───── Page extract
Congolese warlord Thomas Lubanga is seen behind his lawyers in the courtroom of the International Criminal Court at The Hague March 14, 2012. REUTERS/Evert-Jan Daniels/Pool
By the time the first verdict of the decade-old International Criminal Court was finally handed down on March 14, broader implications of this pioneering case were being recognized by human rights groups and international lawyers. In the courtroom, the judges found the Congolese warlord Thomas Lubanga Dyilo guilty of conscripting children under the age of 15 and sending them into a guerrilla war of extreme brutality. Will this conviction make a difference and what does the case say about the functioning of the court?
Lubanga, leader of the armed Patriotic Forces for the Liberation of Congo, operated in the northeastern Ituri region of the Democratic Republic of Congo, an area torn apart by ethnic conflicts complicated by a Ugandan military intervention and a deadly local free-for-all over the riches of gold mines and other resources. The story is replicated to one degree or another across much of eastern Congo, where thousands of civilians have been raped and butchered in power struggles and deliberate campaigns of intimidation over almost two decades.
──────────
───── Rows
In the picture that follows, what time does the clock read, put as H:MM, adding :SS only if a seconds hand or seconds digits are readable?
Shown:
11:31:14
──────────
───── Rows
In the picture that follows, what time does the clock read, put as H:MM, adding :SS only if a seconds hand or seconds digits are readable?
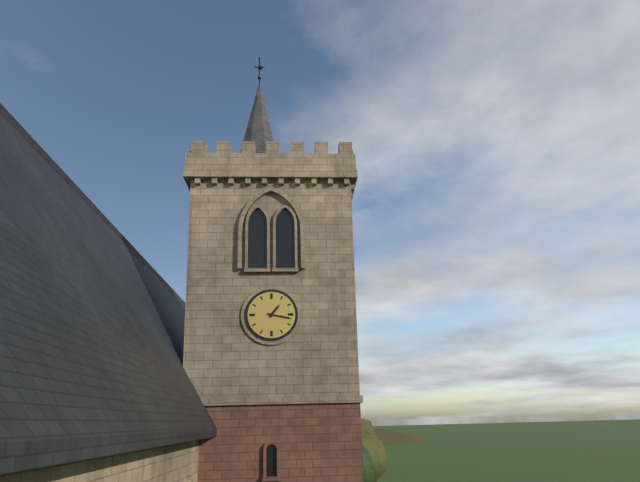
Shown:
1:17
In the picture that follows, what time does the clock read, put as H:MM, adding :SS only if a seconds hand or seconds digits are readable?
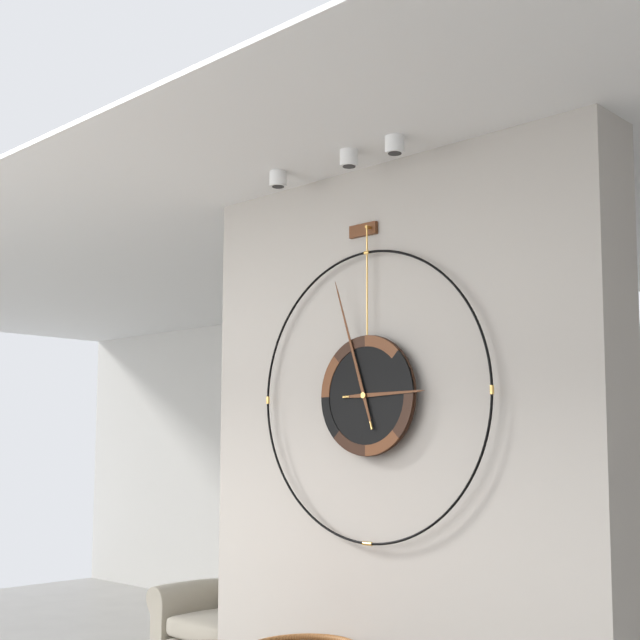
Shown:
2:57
──────────
───── Rows
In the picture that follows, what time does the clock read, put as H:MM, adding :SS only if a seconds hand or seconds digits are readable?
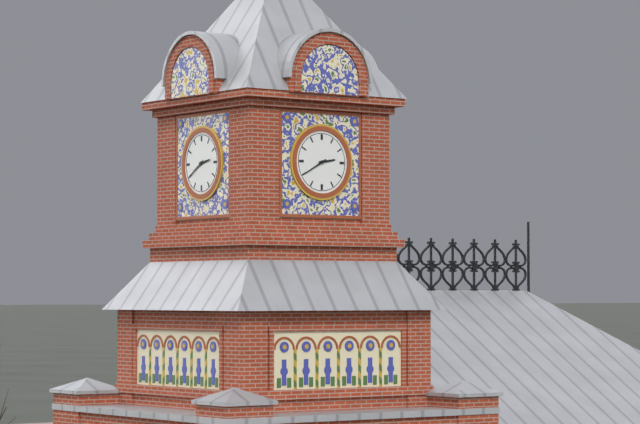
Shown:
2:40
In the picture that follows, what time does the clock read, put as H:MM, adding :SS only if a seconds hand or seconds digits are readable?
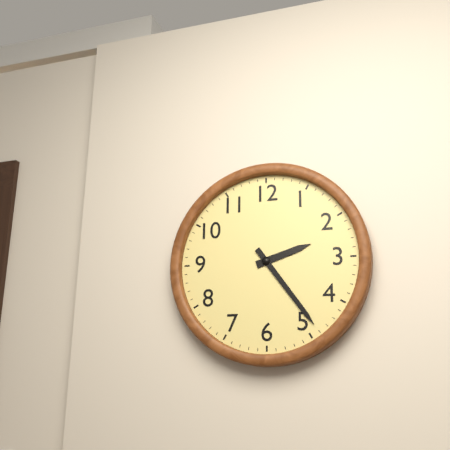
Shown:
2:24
──────────
_Directive_
Proceed with the article on the Lubanga verdict at the International Criminal Court, continuing from its last sentence. The listing is separate material and is not part of the text on the Lubanga verdict.

_Answer to the problem_
The guilty verdict against Lubanga, who was given thirty days to appeal, took years to reach, as the new court and its prosecutor stumbled over missteps and unexpected challenges. Lubanga was turned over to the court by the Congolese government in 2006, the first person to be taken into custody by the ICC. His trial began in 2009 amid squabbles between the prosecutor and judges, internal fights over the gathering and sharing of evidence, stays of proceedings and one early attempt by the bench to free Lubanga on the ground that he could not get a fair trial, a ruling that was subsequently overturned.
Critics faulted the prosecutor, Luis Moreno-Ocampo of Argentina, for limiting the case to the use and abuse of child soldiers (some of them boys and girls younger than 12). Left off the charge sheet were numerous other war crimes allegedly committed by Lubanga and his co-accused, Bosco Ntaganda, another militia leader who is now a general in the Congolese army in the North Kivu area of eastern Congo.
Moreno-Ocampo, who has said that he wanted to see a trial through to conclusion before his term as prosecutor expires at the end of June, apparently focused narrowly in the Lubanga case on what could be proven beyond doubt in court. In that, he succeeded. He is seeking the maximum thirty-year jail sentence for Lubanga. The ICC does not condone the death penalty.
Géraldine Mattioli-Zeltner, the international advocacy director for Human Rights Watch, called the guilty verdict “a victory for the thousands of children forced to fight in Congo’s brutal wars.” In a statement, she added: “Military commanders in Congo and elsewhere should take notice of the ICC’s powerful message: using children as a weapon of war is a serious crime that can lead them to the dock.” Child soldiers are found in more than a dozen countries, most of them in Asia and Africa.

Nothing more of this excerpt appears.